Her bölümü değerli ve lezzetli (örneğin ilk bölüm bir küçük başyapıt) bu Tarantino filmi, bolca mizah, çok önemli sinema oyunculuğu dersleri (örneğin, sorguladığı kişinin -adeta hipnotizma ile- aklına ve ruhuna sızan ‘Yahudi avcısı’ Nazi rolünde Christoph Waltz), sağlam bir tarihsel altyapı içeriyor; ‘spagetti western’, ‘film noir’gibi türlerle sevişiyor: Bilinen konulara farklı açılardan bakıp yorumlamak gibi sinemayı sanat yapan bir ilkenin, izleyeni tatmin eden örneği. Yönetmen denli, yapımcıların ve teknik ekiplerin zaferi!
“O’Horten”, demiryolu işletmesinden emekli olduktan sonra, yaşamın dakik ve düz bir çizgiden değil, bilakis, eğri büğrü bir seyirde çılgınlıklar, hüzünlü uçarılıklar, sürpriz serüvenlerden oluştuğunu keşfeden adamın soğuk iklimde geçen sıcak öyküsü. Her an bitebilecek mevcudiyetimizin değerini bilmek ve tekaüde ayrılmayı beklemeden kalp atışlarımızı fark etmek üzerine, her öğesi yerli yerinde bu Norveç filmi, tipik bir minimal sinema örneği.

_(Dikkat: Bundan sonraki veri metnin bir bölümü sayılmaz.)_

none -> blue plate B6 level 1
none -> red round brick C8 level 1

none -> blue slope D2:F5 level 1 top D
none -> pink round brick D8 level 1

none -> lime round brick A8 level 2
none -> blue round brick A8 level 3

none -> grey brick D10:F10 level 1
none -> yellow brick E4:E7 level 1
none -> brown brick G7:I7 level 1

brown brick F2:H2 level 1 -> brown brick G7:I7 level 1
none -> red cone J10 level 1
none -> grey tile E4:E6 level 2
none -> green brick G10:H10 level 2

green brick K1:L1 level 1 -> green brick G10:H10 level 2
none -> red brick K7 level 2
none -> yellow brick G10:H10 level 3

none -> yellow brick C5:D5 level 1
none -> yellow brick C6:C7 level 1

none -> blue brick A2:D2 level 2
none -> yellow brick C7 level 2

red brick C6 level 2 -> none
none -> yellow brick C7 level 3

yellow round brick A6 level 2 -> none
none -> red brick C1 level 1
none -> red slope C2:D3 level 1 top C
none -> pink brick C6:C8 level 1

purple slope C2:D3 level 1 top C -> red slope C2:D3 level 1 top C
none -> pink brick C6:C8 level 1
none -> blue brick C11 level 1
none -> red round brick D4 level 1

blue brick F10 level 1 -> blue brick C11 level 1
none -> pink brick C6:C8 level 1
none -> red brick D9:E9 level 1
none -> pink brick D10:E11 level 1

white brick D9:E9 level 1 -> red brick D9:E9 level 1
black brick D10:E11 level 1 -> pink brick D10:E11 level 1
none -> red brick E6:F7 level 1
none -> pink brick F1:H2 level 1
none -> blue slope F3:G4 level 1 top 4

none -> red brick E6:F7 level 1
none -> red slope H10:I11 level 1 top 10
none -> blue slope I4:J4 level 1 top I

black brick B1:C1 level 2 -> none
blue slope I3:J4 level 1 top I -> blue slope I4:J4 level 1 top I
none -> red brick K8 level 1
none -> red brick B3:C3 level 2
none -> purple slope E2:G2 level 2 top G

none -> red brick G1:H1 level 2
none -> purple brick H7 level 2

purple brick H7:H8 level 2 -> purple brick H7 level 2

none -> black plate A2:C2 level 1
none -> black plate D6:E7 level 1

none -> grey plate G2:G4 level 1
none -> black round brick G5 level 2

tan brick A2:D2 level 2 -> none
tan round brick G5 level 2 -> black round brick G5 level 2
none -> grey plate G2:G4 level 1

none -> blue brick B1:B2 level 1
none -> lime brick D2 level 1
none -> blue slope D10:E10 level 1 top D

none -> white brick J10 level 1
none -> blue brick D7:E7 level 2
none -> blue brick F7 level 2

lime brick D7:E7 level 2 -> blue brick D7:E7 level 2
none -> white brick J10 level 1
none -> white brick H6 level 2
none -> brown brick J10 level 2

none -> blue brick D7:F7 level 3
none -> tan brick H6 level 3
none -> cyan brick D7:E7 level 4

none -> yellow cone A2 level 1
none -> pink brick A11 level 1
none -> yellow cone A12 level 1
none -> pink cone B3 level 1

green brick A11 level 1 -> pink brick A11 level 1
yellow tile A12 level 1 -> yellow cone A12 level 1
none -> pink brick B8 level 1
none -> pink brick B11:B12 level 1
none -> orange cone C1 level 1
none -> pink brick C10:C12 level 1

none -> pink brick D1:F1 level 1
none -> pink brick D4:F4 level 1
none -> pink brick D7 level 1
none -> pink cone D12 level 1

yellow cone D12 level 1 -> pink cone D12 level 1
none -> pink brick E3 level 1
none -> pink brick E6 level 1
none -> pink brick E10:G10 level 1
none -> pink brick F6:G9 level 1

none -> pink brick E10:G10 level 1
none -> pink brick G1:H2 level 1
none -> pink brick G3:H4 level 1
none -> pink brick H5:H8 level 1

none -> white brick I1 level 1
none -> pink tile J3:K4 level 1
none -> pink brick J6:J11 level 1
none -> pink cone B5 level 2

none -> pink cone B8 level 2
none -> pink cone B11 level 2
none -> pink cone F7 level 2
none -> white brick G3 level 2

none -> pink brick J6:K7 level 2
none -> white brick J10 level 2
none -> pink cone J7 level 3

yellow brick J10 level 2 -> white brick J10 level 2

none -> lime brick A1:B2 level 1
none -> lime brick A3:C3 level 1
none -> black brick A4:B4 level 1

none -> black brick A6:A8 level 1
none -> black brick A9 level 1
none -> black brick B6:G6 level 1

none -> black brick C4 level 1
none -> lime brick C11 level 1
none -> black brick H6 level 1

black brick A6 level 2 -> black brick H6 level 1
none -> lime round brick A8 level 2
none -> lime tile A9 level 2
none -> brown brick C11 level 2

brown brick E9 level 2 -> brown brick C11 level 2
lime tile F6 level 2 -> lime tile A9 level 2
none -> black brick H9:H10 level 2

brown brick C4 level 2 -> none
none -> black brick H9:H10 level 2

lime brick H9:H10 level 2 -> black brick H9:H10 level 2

“Gerilim Hattı”, Hırvatistan’ın dağlık bölgesinde sarp yamaçlarla kayalıklara tırmanıp uçurumlardan geçerek adrenalin seviyelerini yükselten beş genç insanın, önce içlerinden birinin yükseklik kaynaklı ölüm korkusunu aşması ve sonra da bir dağ adamının taze avı olmamak için verdikleri mücadelede, ‘bir taşla iki kuş vurulmuş’. Yolculuklarında, irtifanın artışına paralel kendi içlerindeki gerginliğin de tırmanması ve gerilimin, giderek, ‘slasher’ türü korkuya yer açması ile geniş bir kitle hedeflenmiş; fakat çekimlerin canlılığına karşın hikâyenin bayatlığı aşılamamış.